As my friend CJ would say, it’s “very pleasing” to see that PinkStinks’s campaign against supermarket giant Sainsbury’s has been successful; thousands of children’s dressing-up outfits have now been cleared from shelves after complaints (via a PinkStinks co-ordinated campaign) that they promote sexist stereotypes.
As reported here in the Daily Telegraph, Sainsbury’s (“Try something new today!” – indeed …) were merrily selling nurses’ outfits “for girls” and doctors’ kits labelled “for boys”, along with pilot and “superhero” costumes – but these have now been removed and will be replaced with a new range of gender neutral dressing up outfits.
Nice work, PinkStinks – and a great testimony to the strength of their pester power social media campaign (which I joined even though I don’t have children myself, let alone daughters or even nieces).

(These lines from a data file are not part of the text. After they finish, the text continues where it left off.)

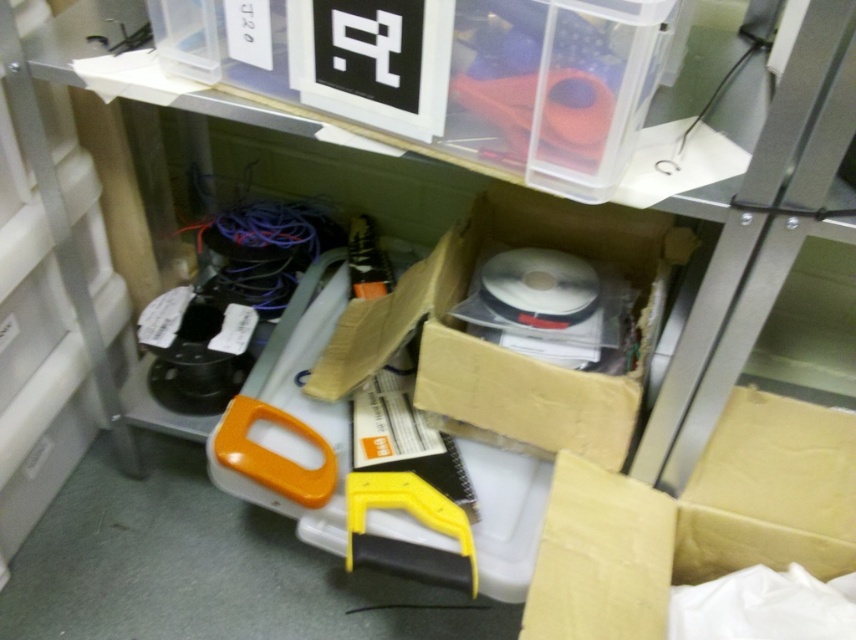
Does point (367, 356) come behind point (519, 80)?

That is True.

Which is behind, point (670, 248) or point (474, 109)?

The point (670, 248) is more distant.

Where is `cardboard box at center`? Image resolution: width=856 pixels, height=640 pixels. cardboard box at center is located at coordinates (506, 349).

Between point (372, 497) and point (568, 74), which one is positioned in front?

Point (568, 74) is more forward.

Is point (462, 509) closer to camera compared to point (518, 104)?

No.

You are a GUI agent. You are given a task and a screenshot of the screen. Output one action in this format:
    pyautogui.click(x=<x>, y=<y>)
    Task: Click on the yellow rubber clamp at center
    
    Given the screenshot: What is the action you would take?
    pyautogui.click(x=406, y=508)

Is brown cardboard box at lower right to the left of cardboard box at center from the viewer's perspective?

No, brown cardboard box at lower right is not to the left of cardboard box at center.

From the picture: Measure the distance from brown cardboard box at lower right to cardboard box at center.

The distance of brown cardboard box at lower right from cardboard box at center is 8.95 inches.

Find the location of a particular element. The width and height of the screenshot is (856, 640). brown cardboard box at lower right is located at coordinates 694,520.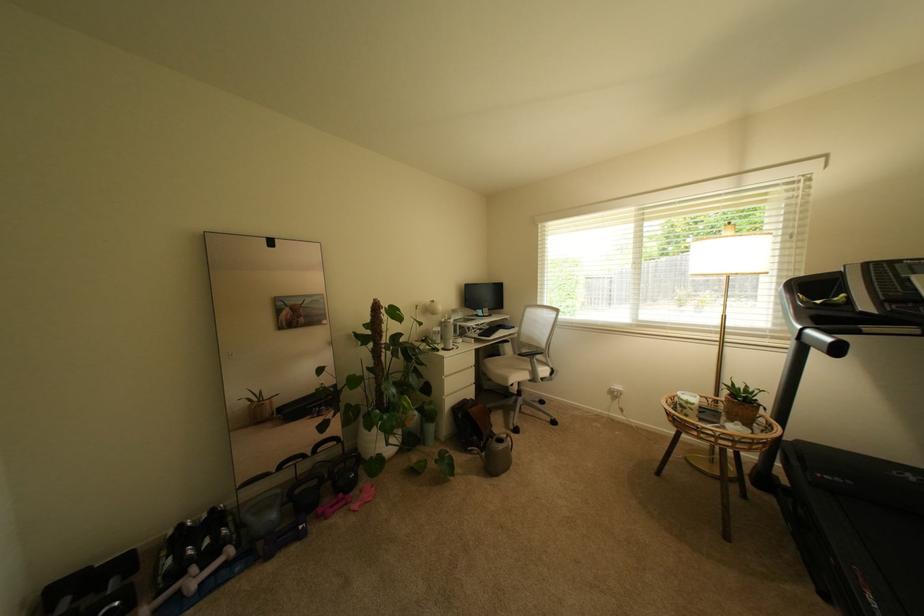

Whenever I hear stories like this, or read about manufacturers and retailers unwittingly promoting gender and/or inappropriate messaging and stereotypes (wasn’t it Woolworths – RIP – who hit the headlines a few years ago for launching a range of pink painted bedroom furniture aimed at little girls named the “Lolita”?), I remind myself of a small boy called John and how invidious and impactful gender images can be.
John is the son of a female friend who works as a GP; she is evidently from a very smart family, because her sister is also a doctor. One day, returning home from a visit to his aunt’s house, where my friend and her sister had been talking medical shop, John, then aged five, asked his mother:
“Mummy – when I grow up, can I become a doctor too, or is it only ladies who are allowed to do that?”